• [Text provided]
· · · ·
If you’re planning a family trip to IKEA, here’s my honest review of a very pleasant three hours (it might have been two weeks actually) that I spent there today.
First of all, we inadvertently took a wrong turning close to the entrance looking for a trolley and ended up at the checkouts, and in hindsight I should have taken this little divine hint from the gods of meatballs and MDF and just buggered off there and then. However, we headed back to the main lobby for a second go.
Round Two, and this was when we realised that nobody gets a trolley at the start. Apparently you are meant to wander around the showroom and make little notes of everything you want, and grabbing a trolley is only necessary after an hour of constantly bumping into yummy mummies who are fretting about whether or not they will be able to convince their friends that their furniture purchases have actually come from House of Fraser or John Lewis. I must have accidentally elbow-titted ten of them – it’s a wonder that one of their roidboy, perma-tanned ‘city traduh’ husbands didn’t knock me out.
· · · ·
• [Material supplied]

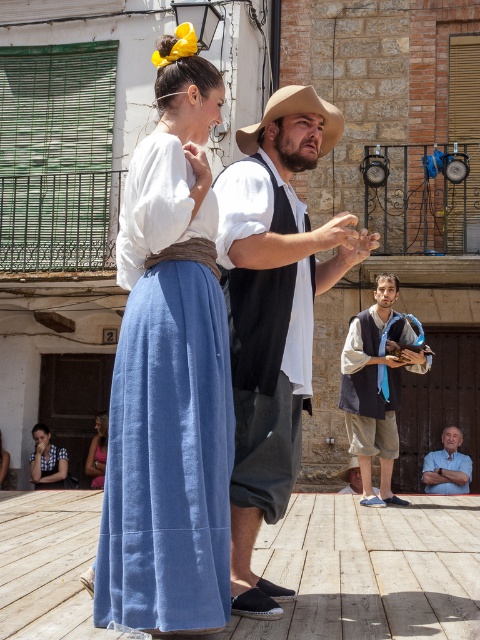
You are a photographer standing in the town square and want to capture both the light blue shirt at lower right and the silky pink dress at lower left in the same frame. Your camera has a maximum focus range that can capture objects up to 5 meters apart. Can you fit both subjects into the frame without moving your position?

The distance between the light blue shirt at lower right and the silky pink dress at lower left is 4.57 meters, which is within the camera maximum focus range of 5 meters. Therefore, you can capture both subjects in the same frame without moving.

You are an event photographer trying to capture a clear shot of the matte white blouse at upper left and the matte white shirt at center. Which one is closer to the camera?

The matte white blouse at upper left is in front of the matte white shirt at center, so it is closer to the camera.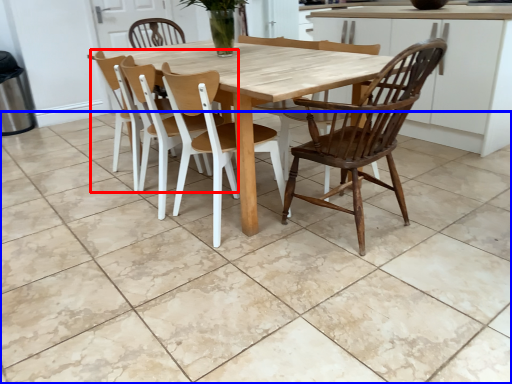
Question: Which point is further to the camera, chair (highlighted by a red box) or tile (highlighted by a blue box)?

Choices:
 (A) chair
 (B) tile

Answer: (A)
· · · ·
• [Exercise A] Check each statement below against the IKEA review, then answer yes or no and quote the exact words from the review that settle it. (i) The wrong turning near the entrance led the group to the checkouts. (ii) The writer picked up a trolley at the start of the visit. (iii) After the wrong turning, the group returned to the main lobby.
• [Exercise B] Reproduce the part of the IKEA review that runs from "If you’re planning" down to "a second go.", without changing any words.

• [Answer A]
(i) Yes: "ended up at the checkouts"
(ii) No: "we realised that nobody gets a trolley at the start"
(iii) Yes: "we headed back to the main lobby for a second go"

• [Answer B]
If you’re planning a family trip to IKEA, here’s my honest review of a very pleasant three hours (it might have been two weeks actually) that I spent there today.
First of all, we inadvertently took a wrong turning close to the entrance looking for a trolley and ended up at the checkouts, and in hindsight I should have taken this little divine hint from the gods of meatballs and MDF and just buggered off there and then. However, we headed back to the main lobby for a second go.